====== Records supplied ======

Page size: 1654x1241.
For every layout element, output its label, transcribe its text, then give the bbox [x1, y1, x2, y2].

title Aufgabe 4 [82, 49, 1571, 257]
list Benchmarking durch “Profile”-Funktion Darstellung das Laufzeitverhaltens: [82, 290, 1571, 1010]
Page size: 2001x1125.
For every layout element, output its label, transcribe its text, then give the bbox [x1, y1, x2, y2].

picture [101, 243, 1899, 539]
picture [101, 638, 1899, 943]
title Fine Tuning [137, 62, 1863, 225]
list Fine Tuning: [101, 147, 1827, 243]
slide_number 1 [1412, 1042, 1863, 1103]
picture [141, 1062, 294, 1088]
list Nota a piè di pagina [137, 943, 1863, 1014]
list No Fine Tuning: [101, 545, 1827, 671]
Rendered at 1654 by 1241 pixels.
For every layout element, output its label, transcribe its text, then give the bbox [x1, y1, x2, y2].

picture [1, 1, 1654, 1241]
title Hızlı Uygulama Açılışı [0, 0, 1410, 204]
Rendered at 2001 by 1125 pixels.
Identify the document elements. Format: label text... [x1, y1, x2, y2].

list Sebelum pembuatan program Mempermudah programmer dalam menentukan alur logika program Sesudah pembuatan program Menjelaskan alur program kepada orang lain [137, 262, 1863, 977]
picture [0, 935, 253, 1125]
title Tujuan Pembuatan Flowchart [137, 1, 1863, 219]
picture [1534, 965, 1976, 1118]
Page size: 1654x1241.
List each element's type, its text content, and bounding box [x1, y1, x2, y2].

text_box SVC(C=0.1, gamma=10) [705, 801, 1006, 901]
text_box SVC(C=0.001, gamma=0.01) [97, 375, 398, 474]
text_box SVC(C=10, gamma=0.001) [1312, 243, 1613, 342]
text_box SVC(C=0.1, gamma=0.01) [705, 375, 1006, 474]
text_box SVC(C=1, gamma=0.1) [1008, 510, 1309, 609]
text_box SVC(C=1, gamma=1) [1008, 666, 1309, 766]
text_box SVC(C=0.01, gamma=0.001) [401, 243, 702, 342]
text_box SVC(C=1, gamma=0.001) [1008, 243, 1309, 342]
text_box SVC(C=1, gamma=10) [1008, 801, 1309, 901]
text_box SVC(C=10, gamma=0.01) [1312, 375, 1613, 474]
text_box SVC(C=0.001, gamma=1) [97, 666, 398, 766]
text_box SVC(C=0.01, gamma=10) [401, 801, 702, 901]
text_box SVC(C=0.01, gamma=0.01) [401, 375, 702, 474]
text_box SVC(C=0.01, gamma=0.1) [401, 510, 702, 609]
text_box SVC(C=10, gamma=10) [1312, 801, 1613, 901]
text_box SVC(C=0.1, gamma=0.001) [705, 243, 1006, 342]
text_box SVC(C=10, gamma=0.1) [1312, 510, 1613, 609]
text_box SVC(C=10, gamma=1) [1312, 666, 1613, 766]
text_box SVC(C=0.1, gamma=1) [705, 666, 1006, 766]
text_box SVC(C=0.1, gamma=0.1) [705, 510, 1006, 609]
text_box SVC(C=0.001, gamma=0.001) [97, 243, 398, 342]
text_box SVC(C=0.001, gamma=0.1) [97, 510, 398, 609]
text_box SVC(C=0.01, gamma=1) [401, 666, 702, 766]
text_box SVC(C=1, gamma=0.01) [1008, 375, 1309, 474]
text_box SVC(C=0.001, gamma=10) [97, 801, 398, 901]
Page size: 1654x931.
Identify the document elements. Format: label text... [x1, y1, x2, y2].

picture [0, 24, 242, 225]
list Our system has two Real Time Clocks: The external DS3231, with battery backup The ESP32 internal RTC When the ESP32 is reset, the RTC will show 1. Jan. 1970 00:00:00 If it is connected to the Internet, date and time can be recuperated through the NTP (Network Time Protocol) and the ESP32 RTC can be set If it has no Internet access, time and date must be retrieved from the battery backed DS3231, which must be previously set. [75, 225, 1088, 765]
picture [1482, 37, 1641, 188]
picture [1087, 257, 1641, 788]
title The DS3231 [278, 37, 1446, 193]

======

◆ What you need to do ◆
Reproduce only the lines from the one with "Rendered at 2001 by 1125 pixels." to the one with "text_box SVC(C=0.001, gamma=10)", both included, substituting "bbox" for "bounding box" and changing nothing else.

◆ The answer ◆
Rendered at 2001 by 1125 pixels.
Identify the document elements. Format: label text... [x1, y1, x2, y2].

list Sebelum pembuatan program Mempermudah programmer dalam menentukan alur logika program Sesudah pembuatan program Menjelaskan alur program kepada orang lain [137, 262, 1863, 977]
picture [0, 935, 253, 1125]
title Tujuan Pembuatan Flowchart [137, 1, 1863, 219]
picture [1534, 965, 1976, 1118]
Page size: 1654x1241.
List each element's type, its text content, and bbox [x1, y1, x2, y2].

text_box SVC(C=0.1, gamma=10) [705, 801, 1006, 901]
text_box SVC(C=0.001, gamma=0.01) [97, 375, 398, 474]
text_box SVC(C=10, gamma=0.001) [1312, 243, 1613, 342]
text_box SVC(C=0.1, gamma=0.01) [705, 375, 1006, 474]
text_box SVC(C=1, gamma=0.1) [1008, 510, 1309, 609]
text_box SVC(C=1, gamma=1) [1008, 666, 1309, 766]
text_box SVC(C=0.01, gamma=0.001) [401, 243, 702, 342]
text_box SVC(C=1, gamma=0.001) [1008, 243, 1309, 342]
text_box SVC(C=1, gamma=10) [1008, 801, 1309, 901]
text_box SVC(C=10, gamma=0.01) [1312, 375, 1613, 474]
text_box SVC(C=0.001, gamma=1) [97, 666, 398, 766]
text_box SVC(C=0.01, gamma=10) [401, 801, 702, 901]
text_box SVC(C=0.01, gamma=0.01) [401, 375, 702, 474]
text_box SVC(C=0.01, gamma=0.1) [401, 510, 702, 609]
text_box SVC(C=10, gamma=10) [1312, 801, 1613, 901]
text_box SVC(C=0.1, gamma=0.001) [705, 243, 1006, 342]
text_box SVC(C=10, gamma=0.1) [1312, 510, 1613, 609]
text_box SVC(C=10, gamma=1) [1312, 666, 1613, 766]
text_box SVC(C=0.1, gamma=1) [705, 666, 1006, 766]
text_box SVC(C=0.1, gamma=0.1) [705, 510, 1006, 609]
text_box SVC(C=0.001, gamma=0.001) [97, 243, 398, 342]
text_box SVC(C=0.001, gamma=0.1) [97, 510, 398, 609]
text_box SVC(C=0.01, gamma=1) [401, 666, 702, 766]
text_box SVC(C=1, gamma=0.01) [1008, 375, 1309, 474]
text_box SVC(C=0.001, gamma=10) [97, 801, 398, 901]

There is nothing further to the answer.